A library's collection starts with 800 books. The librarian orders 30 new books each week to add to the collection....

1. TRANSLATE the problem information

• Given information:
  • Starting amount: 800 books
  • Rate of increase: 30 books per week
  • Target amount: 1,700 books
  • Find: number of weeks (w)

2. INFER the mathematical approach

• This is a linear growth situation where we're adding a constant amount each time period
• We need a linear equation in the form: starting amount + (rate × time) = final amount
• Strategy: Set up equation and solve for the unknown time variable

3. TRANSLATE into mathematical notation

Set up the equation:
\(\mathrm{800 + 30w = 1{,}700}\)

4. SIMPLIFY by solving the equation

• Subtract 800 from both sides:
  \(\mathrm{30w = 1{,}700 - 800}\)
  \(\mathrm{30w = 900}\)

• Divide both sides by 30:
  \(\mathrm{w = 900 ÷ 30 = 30}\)

Answer: B (30 weeks)

Why Students Usually Falter on This Problem

Most Common Error Path:

Weak TRANSLATE skill: Students may set up the equation incorrectly by forgetting to include the initial 800 books, writing just \(\mathrm{30w = 1{,}700}\) instead of \(\mathrm{800 + 30w = 1{,}700}\).
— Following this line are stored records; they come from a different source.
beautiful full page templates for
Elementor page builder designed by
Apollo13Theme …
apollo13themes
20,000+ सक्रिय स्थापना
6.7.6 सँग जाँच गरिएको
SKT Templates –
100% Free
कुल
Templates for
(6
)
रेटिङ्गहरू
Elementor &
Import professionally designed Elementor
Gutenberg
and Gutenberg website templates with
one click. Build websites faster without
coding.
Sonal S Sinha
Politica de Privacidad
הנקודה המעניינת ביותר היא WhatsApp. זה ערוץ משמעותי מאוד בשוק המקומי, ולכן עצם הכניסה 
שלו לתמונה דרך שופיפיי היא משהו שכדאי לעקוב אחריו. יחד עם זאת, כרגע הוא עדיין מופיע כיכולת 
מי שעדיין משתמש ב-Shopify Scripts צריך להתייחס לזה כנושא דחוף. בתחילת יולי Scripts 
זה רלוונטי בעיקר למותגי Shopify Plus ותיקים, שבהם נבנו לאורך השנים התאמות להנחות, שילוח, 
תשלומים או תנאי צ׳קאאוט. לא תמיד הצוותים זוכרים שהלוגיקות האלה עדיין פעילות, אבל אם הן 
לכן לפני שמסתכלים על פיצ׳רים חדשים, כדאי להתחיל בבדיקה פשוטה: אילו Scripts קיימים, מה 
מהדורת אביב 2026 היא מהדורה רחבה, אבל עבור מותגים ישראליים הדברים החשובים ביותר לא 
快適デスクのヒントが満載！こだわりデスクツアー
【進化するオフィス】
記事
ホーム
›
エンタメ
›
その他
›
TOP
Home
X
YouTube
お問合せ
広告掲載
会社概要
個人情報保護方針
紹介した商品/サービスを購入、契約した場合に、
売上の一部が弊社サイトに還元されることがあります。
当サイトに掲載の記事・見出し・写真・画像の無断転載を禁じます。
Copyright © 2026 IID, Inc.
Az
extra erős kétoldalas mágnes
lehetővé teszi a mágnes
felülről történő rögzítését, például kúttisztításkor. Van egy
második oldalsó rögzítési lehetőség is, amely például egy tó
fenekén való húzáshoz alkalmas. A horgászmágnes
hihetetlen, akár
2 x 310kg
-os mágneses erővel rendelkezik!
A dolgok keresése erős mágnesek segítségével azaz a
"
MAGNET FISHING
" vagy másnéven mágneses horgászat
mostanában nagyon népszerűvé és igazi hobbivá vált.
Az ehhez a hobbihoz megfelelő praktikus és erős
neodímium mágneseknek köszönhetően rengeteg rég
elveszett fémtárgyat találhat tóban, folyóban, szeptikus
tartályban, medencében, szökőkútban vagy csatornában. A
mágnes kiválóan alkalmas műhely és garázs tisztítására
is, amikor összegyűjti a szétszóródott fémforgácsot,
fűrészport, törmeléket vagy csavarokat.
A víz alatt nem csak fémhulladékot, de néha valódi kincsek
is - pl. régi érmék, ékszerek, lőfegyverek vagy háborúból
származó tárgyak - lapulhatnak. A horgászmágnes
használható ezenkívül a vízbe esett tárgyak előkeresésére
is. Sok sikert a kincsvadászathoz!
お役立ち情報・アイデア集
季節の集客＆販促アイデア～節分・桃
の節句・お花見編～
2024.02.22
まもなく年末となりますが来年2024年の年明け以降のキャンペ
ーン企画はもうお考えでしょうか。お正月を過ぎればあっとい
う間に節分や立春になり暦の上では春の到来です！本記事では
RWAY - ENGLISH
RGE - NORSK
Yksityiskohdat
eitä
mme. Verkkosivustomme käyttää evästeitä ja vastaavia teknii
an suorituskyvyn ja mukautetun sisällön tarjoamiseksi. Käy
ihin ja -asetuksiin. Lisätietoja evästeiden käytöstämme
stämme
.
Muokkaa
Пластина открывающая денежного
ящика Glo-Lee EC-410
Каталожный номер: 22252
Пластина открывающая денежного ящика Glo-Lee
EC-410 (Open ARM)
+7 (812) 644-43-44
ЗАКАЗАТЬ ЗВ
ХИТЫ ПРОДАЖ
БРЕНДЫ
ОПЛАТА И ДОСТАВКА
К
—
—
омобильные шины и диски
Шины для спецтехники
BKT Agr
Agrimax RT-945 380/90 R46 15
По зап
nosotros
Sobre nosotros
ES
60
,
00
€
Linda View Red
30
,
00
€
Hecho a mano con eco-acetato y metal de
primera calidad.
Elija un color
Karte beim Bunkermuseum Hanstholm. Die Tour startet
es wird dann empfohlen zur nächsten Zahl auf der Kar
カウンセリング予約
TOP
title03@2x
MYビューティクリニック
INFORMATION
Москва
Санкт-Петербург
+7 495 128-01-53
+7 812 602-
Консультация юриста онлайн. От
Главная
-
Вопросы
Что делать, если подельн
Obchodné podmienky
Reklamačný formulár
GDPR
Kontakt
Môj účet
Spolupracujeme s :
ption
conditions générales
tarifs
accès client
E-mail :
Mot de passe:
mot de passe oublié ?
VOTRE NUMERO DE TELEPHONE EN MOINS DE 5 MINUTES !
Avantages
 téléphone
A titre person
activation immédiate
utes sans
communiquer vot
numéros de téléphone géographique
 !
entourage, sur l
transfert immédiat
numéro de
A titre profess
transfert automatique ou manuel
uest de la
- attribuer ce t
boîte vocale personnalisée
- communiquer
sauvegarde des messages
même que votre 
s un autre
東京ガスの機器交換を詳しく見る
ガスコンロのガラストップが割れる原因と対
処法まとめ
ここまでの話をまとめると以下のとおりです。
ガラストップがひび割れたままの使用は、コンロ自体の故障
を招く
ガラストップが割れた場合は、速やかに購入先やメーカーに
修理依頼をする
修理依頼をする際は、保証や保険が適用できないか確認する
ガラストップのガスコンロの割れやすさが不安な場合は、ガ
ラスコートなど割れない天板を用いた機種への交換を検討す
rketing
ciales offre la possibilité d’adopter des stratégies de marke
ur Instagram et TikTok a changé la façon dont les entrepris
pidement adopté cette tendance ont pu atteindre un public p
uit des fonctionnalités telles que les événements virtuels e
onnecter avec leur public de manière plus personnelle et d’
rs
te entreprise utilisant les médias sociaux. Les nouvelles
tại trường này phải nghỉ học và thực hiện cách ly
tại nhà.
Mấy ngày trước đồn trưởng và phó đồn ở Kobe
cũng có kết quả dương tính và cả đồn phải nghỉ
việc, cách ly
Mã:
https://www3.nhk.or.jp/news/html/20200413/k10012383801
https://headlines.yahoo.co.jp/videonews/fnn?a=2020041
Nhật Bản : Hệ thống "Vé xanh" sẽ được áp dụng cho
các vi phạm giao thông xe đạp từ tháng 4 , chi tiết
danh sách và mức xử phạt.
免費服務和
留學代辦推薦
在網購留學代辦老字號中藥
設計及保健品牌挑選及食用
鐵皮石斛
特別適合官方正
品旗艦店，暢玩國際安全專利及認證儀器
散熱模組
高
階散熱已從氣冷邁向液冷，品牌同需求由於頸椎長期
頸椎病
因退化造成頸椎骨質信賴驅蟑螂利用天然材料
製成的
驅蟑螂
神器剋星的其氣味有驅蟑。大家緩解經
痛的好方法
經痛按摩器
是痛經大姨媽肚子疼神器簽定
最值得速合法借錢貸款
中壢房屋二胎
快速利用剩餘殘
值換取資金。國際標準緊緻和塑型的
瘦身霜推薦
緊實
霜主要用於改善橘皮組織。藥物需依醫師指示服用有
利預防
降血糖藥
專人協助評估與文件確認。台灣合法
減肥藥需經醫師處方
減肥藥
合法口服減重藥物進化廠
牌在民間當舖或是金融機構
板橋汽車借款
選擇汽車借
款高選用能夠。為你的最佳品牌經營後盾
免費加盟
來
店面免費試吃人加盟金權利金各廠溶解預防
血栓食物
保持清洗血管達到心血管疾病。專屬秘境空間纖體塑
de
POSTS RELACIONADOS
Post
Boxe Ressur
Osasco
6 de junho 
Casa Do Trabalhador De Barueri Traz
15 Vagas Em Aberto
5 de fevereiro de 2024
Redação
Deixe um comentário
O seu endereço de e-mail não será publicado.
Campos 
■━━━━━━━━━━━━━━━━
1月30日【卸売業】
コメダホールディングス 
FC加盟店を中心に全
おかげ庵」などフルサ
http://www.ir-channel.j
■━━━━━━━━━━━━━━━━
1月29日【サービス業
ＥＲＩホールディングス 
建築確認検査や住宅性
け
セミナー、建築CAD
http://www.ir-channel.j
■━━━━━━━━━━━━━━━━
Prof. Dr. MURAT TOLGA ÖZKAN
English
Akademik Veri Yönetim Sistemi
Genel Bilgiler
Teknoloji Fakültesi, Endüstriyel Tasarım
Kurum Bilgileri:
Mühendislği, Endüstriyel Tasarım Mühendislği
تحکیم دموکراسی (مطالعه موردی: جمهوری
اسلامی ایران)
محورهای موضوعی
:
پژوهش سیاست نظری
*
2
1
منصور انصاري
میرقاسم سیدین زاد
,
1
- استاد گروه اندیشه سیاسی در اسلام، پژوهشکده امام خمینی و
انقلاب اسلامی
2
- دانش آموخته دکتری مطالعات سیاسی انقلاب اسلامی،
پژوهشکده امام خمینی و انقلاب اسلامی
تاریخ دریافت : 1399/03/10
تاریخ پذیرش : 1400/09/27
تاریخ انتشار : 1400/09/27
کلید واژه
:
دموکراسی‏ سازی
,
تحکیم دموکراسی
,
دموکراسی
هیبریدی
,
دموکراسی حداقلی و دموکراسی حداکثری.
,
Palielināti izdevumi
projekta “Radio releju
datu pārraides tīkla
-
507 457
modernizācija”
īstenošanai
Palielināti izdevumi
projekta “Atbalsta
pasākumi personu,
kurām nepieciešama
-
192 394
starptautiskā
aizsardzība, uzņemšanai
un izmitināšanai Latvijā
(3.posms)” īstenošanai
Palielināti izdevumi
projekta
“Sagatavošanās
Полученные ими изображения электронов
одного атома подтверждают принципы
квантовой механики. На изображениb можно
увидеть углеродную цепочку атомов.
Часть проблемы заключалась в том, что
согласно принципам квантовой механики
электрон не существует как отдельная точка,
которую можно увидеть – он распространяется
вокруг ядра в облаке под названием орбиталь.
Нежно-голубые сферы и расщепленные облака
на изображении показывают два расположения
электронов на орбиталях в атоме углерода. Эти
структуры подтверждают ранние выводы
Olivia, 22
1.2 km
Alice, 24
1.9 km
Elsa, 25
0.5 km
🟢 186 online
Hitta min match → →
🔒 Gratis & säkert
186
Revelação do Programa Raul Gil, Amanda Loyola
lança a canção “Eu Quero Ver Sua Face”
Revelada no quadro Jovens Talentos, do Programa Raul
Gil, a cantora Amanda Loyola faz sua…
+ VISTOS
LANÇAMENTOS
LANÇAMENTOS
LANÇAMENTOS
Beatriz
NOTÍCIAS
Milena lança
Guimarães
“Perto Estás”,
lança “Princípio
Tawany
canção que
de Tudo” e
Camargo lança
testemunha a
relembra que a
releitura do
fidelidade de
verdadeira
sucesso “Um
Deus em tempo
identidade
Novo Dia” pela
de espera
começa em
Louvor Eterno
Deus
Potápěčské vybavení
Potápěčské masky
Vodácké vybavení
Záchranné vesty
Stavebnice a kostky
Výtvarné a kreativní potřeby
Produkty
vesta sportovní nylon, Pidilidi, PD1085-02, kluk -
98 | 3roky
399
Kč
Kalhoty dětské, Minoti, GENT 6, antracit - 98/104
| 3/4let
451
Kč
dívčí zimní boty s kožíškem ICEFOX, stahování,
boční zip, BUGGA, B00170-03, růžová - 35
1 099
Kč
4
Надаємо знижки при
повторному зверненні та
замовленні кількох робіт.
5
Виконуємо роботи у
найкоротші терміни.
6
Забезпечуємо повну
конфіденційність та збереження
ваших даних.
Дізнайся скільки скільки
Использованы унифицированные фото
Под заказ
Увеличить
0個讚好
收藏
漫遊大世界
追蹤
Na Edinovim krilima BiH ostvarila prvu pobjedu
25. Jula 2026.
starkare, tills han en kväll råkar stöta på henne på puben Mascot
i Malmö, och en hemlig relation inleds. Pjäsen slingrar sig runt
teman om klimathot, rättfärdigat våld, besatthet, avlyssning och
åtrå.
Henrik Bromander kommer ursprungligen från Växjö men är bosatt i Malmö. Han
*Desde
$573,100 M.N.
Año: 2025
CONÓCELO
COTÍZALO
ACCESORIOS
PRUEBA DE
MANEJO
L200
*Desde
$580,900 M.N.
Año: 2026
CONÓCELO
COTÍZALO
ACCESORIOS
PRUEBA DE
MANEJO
When they solve \(\mathrm{30w = 1{,}700}\), they get w = 56.67 weeks, which doesn't match any answer choice. This leads to confusion and guessing.

Second Most Common Error:

Poor INFER reasoning: Students might misinterpret the problem as asking "how many books will be added" rather than "how many weeks," leading them to calculate \(\mathrm{1{,}700 - 800 = 900}\) and select this as their answer.

Since 900 isn't among the choices, this causes them to get stuck and guess.

The Bottom Line:

Success on this problem depends on correctly translating the English description into a mathematical model. Students must recognize that the final amount equals the starting amount plus the accumulated additions over time.